How do I set more reasonable expectations for relationships?
May 15, 2008 9:30 PM   Subscribe

How do I set more reasonable expectations for relationships?

[Hello metafilter! Relatively new here – and a bit rueful that my first post is in the “human relations” category! Hopefully the hive mind will forgive and offer constructive criticism…]

Roughly six months ago, I exited my most recent (of many) long-term relationships. I’ve been extremely lucky so far – almost all of my relationships so far have involved people who were stable, well-balanced, and generally well-meaning, and have ended amicably or in friendship. BUT…. now that I’m single and dating, I feel like this has given me quite a skewed perspective on relationships! My going assumption being that, if I like someone, that there’s no possible way it can’t end amicably – meaning that I often assume intimacy way too quickly, and open myself up to feeling fairly beaten up when it does end badly.

Please help! How do I set more reasonable expectations? I'd like to be able to maintain optimism without approaching every relationship like an 18-year-old naïf...
posted by puckish to Human Relations (7 answers total) 5 users marked this as a favorite
 
How old are you? Your age will inform the answers, I think.
posted by loiseau at 9:34 PM on May 15, 2008


Watch some Judge Judy and be glad that no one you've been involved with is crazy/incredibly stupid.

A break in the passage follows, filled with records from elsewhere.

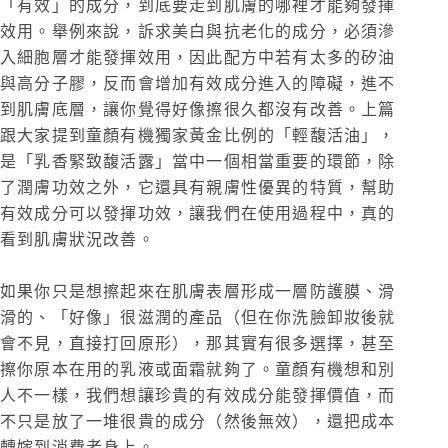
「有效」的成分，到底要走到肌膚的哪裡才能夠發揮
效用。舉例來說，訴求美白與抗老化的成分，必須滲
入細胞層才能發揮效用，因此配方中若有太多的矽油
與高分子膠，反而會增加有效成分進入的障礙，進不
到肌膚底層，讓你覺得好像擦很久都沒有改善。上篇
跟大家提到童顏有機獨家黃金比例的「輕馥活油」，
是「乳香緊致馥活露」當中一個相當重要的環節，除
了潤膚功效之外，它還具有親膚性優異的特質，幫助
有效成分可以發揮功效，讓我們在使用過程中，真的
看到肌膚狀況改善。
如果你只是想擦起來在肌膚表層形成一層防護膜、滑
滑的、「好像」很滋潤的產品（但在你洗臉卸妝後就
會不見，直接打回原形），那其實有很多選擇，甚至
擦你原本在用的乳液或面霜就夠了。童顏有機想和別
人不一樣，我們想讓珍貴的有效成分能發揮價值，而
不只是放了一堆很貴的成分（然後無效），還把成本
轉嫁到消費者身上。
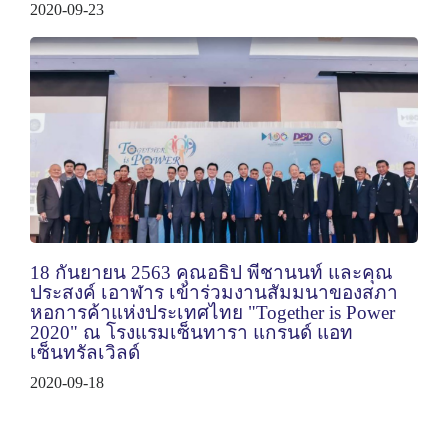
2020-09-23
18 กันยายน 2563 คุณอธิป พีชานนท์ และคุณ
ประสงค์ เอาฬาร เข้าร่วมงานสัมมนาของสภา
หอการค้าแห่งประเทศไทย "Together is Power
2020" ณ โรงแรมเซ็นทารา แกรนด์ แอท
เซ็นทรัลเวิลด์
2020-09-18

I don't think there's anything wrong with being optimistic and friendly. You'll attract optimistic and friendly people. (Which is probably why your exes are the same way.)
posted by phunniemee at 9:42 PM on May 15, 2008


Yeah, I'm confused here. Perhaps you just have a good personality yourself and are attracted to people equally well balanced. People tend to be attracted to the same kind of personality types over and over again, so if you have nice, pleasant, relationships you'll probably continue to have ones like that.
posted by delmoi at 9:52 PM on May 15, 2008


Every relationship in your life can be smoothed out, every relationship can be wonderful, but it's always going to begin with you. Have the courage to talk to yourself with truth, be completely honest with yourself. Perhaps you can't control what is going to happen around you, but you can control your reactions. Those reactions will guide your relations to others. The reactions are what make you happy or unhappy.

You are responsible for the consequences of whatever you do, think, say, and feel. Perhaps it's hard to see what actions cause a consequence, what emotions or thoughts, but you know the consequence because you feel it. You control your relationships by making choices. It is up to you to see if you like the consequences of these choices. If you enjoy the consequences, then keep making those choices. But if you don't like what is happening try to find out what is causing the consequences you don't like. This will help transform your expectations.
posted by netbros at 10:15 PM on May 15, 2008 [2 favorites]


It is not unreasonable or naïve to expect the people you care about to not behave like jerks to you.
posted by Fiasco da Gama at 1:01 AM on May 16, 2008 [2 favorites]


Be single longer.
posted by kisch mokusch at 3:04 AM on May 16, 2008


Try purposefully taking on a few short term relationships. This will at least give you some separation from the LTR mindset and may give you some insight on how to approach a fulfilling LTR?